**What you should do**
Scan the records below for the line containing "M97 63 233 147" and the line containing "M428 0 637 245 905 529 1306 1016". Copy both, plus every line between, exactly.

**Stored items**
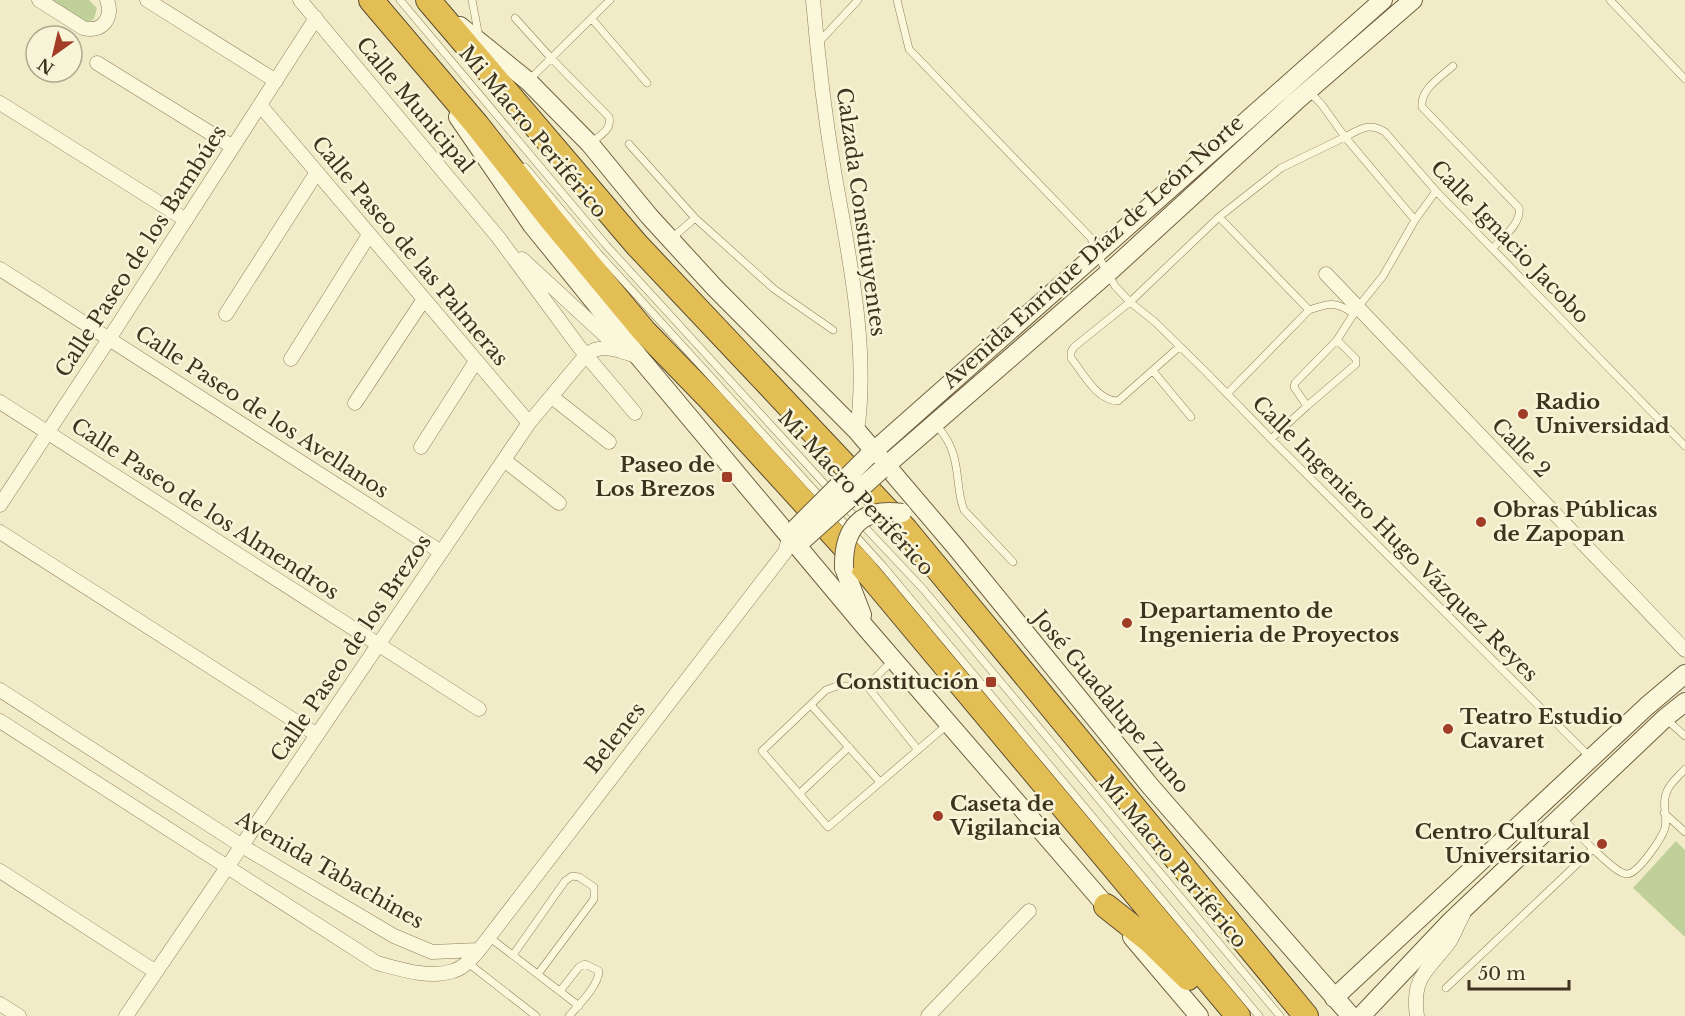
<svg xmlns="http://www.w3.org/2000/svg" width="1685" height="1016" font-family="'Libre Baskerville',serif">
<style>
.green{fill:#c0d09a}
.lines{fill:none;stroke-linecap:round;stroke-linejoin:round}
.lane-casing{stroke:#8e7f5b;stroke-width:8}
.street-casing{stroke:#8e7f5b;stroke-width:15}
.secondary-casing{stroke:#70603e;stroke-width:20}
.highway-casing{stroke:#5c4c2f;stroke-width:26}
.lane{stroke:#fbf7db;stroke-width:7}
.street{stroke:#fbf7db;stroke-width:14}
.secondary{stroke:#fbf7db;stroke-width:18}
.highway{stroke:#e3be55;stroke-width:24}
.secondary-bridge-casing{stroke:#70603e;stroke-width:20;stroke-linecap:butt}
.secondary-bridge{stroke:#fbf7db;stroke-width:18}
.poi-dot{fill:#a13c27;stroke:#f8f4d7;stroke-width:2}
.labels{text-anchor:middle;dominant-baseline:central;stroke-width:5;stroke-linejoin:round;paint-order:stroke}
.street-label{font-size:21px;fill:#3e331f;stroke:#f8f4d7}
.poi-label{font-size:21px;font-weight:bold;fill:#3e331f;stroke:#f8f4d7;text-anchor:start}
</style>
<rect width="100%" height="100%" fill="#f1ecc7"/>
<path class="green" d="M48 0H89L97 8 94 19 84 24Z
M1676 841 1685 850V937L1633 888Z"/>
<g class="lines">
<g class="lane-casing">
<path id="lane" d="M400 0 606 245 832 492
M472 0 479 37
M897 0 909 49 1091 238 1097 254 1115 286 1130 302 1155 322 1206 372 1271 439 1591 758
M1610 0 1685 79
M515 18 551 58 609 117C612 130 600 135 592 142
M592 19 647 83
M819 42 858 0
M1453 66C1441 77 1420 89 1422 107L1519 208C1522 223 1502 238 1493 248
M528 81 610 0
M1308 90 1322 105 1345 137C1361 129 1368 122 1385 132L1436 191 1685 446
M629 144 695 218
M525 167 598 253 824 501
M1219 217 1309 310
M672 238 695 218 774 289 833 330
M1179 347 1118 401C1097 401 1083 373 1071 358V352L1074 347 1130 302 1219 217 1281 168 1345 137 1415 220
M1153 371 1191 417
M1227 394 1309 310C1329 303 1336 301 1354 314
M1307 406 1356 364V359L1337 340
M935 423C941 431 948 439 951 448 960 468 956 491 964 510L1013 562
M1271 439 1307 406 1294 387 1295 383 1337 340 1358 307 1383 276 1415 220 1436 191
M844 505 923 589 1280 1016
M835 513 883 566 1259 1016
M867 686 892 661
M811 705 880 782
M1667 720 1685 736
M918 750 867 686H837L826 690 762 751 828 827 947 725
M799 794 849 747
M1664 813 1685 832
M1562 818 1593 849
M489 937 579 1006
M513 955 565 881 572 876 579 877 594 887V899L538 974
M468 963 536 1016
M1446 988 1593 849C1600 855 1618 874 1627 874 1638 874 1662 838 1665 828 1668 815 1661 804 1667 791 1670 783 1679 776 1685 769
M560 991 579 967 585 964 599 971C599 985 578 1006 569 1016"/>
</g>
<g class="street-casing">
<path id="street" d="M39 0 83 28C102 33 114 18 107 0
M147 0 276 81
M300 0 498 237 580 348 635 413
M813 0C818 59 825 118 835 177 849 256 869 350 857 431
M97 63 233 147
M0 103 186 220
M260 105 529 423
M522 259 623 352
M0 269 441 552
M1326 274 1685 650
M226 314 317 172
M291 359 369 235
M552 397 609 442
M0 402 479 709
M355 403 424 299
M421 447 476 361
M504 460 559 503
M0 505 109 339 316 18
M0 532 317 735
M0 690 242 846 394 936 432 952 479 950
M0 721 377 963C400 969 429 979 453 971 464 968 472 958 479 950L785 552 790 535
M0 871 156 972
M0 1004 19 1016
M126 1016 529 423 586 355C602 342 621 351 639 357
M928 1016 1029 911
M1417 1016C1411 975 1430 969 1450 941 1455 933 1458 923 1463 915"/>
</g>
<g class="secondary-casing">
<path id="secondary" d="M460 26 528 81 590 144 649 216 715 288 857 431 954 545 1151 787 1351 1016
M458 117 532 225 639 357 866 628 1115 916
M867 457 1383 0
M881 470 1108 273 1295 102 1413 0
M844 568 862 615
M1132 937 1199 1016
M1334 998 1647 706 1685 674
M1361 1016 1451 921 1665 718 1685 702"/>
</g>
<g class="highway-casing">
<path id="highway" d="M371 0 477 125 551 219 644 331 710 399 862 566 1238 1016
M428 0 637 245 905 529 1306 1016
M1106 906 1149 940 1188 978"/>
</g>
<use href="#lane" class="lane"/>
<use href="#street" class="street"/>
<use href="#secondary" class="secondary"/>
<use href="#highway" class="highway"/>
<g class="secondary-bridge-casing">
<path id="secondary-bridge" d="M795 529 867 457
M804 539 881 470
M844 568C843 528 861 507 902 513"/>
</g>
<use href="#secondary-bridge" class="secondary-bridge"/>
</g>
<g class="poi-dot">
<circle cx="1523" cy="414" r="6"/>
<rect x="721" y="471" width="12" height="12" rx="3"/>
<circle cx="1481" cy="522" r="6"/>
<circle cx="1127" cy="623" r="6"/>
<rect x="985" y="676" width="12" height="12" rx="3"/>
<circle cx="1448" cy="729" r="6"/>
<circle cx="938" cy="816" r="6"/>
<circle cx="1602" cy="844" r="6"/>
</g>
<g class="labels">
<g class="street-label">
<text transform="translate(415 105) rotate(50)">Calle Municipal</text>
<text transform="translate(533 132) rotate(50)">Mi Macro Periférico</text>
<text transform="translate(861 212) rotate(82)">Calzada Constituyentes</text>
<text transform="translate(1510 242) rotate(46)">Calle Ignacio Jacobo</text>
<text transform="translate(141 251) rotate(-57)">Calle Paseo de los Bambúes</text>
<text transform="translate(410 251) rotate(50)">Calle Paseo de las Palmeras</text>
<text transform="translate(1093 252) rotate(-42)">Avenida Enrique Díaz de León Norte</text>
<text transform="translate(262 412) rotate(33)">Calle Paseo de los Avellanos</text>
<text transform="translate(1521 448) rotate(46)">Calle 2</text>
<text transform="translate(856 493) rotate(47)">Mi Macro Periférico</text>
<text transform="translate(205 509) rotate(33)">Calle Paseo de los Almendros</text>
<text transform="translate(1395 539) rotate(45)">Calle Ingeniero Hugo Vázquez Reyes</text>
<text transform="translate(351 648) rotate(-56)">Calle Paseo de los Brezos</text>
<text transform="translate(1111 702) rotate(50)">José Guadalupe Zuno</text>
<text transform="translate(615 738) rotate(-52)">Belenes</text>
<text transform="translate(1173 862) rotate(50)">Mi Macro Periférico</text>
<text transform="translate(330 870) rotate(30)">Avenida Tabachines</text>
</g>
<g class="poi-label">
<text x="1535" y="402">Radio<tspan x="1535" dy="24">Universidad</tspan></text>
<text x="715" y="465" text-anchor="end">Paseo de<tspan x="715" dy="24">Los Brezos</tspan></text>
<text x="1493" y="510">Obras Públicas<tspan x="1493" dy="24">de Zapopan</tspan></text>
<text x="1139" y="611">Departamento de<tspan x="1139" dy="24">Ingenieria de Proyectos</tspan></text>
<text x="979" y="682" text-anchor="end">Constitución</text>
<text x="1460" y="717">Teatro Estudio<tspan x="1460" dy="24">Cavaret</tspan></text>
<text x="950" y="804">Caseta de<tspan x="950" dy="24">Vigilancia</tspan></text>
<text x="1590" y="832" text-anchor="end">Centro Cultural<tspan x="1590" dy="24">Universitario</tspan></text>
</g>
</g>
<g transform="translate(54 54) rotate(214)"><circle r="28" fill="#f8f4d7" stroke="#aea78d" stroke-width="1.5"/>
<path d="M0-4.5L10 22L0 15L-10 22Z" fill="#a13c27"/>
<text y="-9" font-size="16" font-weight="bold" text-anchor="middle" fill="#3e331f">N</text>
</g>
<path d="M1469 980v9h100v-9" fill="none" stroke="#3e331f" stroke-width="3"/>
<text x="1478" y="980" font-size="18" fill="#3e331f" stroke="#f8f4d7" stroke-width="4.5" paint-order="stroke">50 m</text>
</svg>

**Exercise result**
M97 63 233 147
M0 103 186 220
M260 105 529 423
M522 259 623 352
M0 269 441 552
M1326 274 1685 650
M226 314 317 172
M291 359 369 235
M552 397 609 442
M0 402 479 709
M355 403 424 299
M421 447 476 361
M504 460 559 503
M0 505 109 339 316 18
M0 532 317 735
M0 690 242 846 394 936 432 952 479 950
M0 721 377 963C400 969 429 979 453 971 464 968 472 958 479 950L785 552 790 535
M0 871 156 972
M0 1004 19 1016
M126 1016 529 423 586 355C602 342 621 351 639 357
M928 1016 1029 911
M1417 1016C1411 975 1430 969 1450 941 1455 933 1458 923 1463 915"/>
</g>
<g class="secondary-casing">
<path id="secondary" d="M460 26 528 81 590 144 649 216 715 288 857 431 954 545 1151 787 1351 1016
M458 117 532 225 639 357 866 628 1115 916
M867 457 1383 0
M881 470 1108 273 1295 102 1413 0
M844 568 862 615
M1132 937 1199 1016
M1334 998 1647 706 1685 674
M1361 1016 1451 921 1665 718 1685 702"/>
</g>
<g class="highway-casing">
<path id="highway" d="M371 0 477 125 551 219 644 331 710 399 862 566 1238 1016
M428 0 637 245 905 529 1306 1016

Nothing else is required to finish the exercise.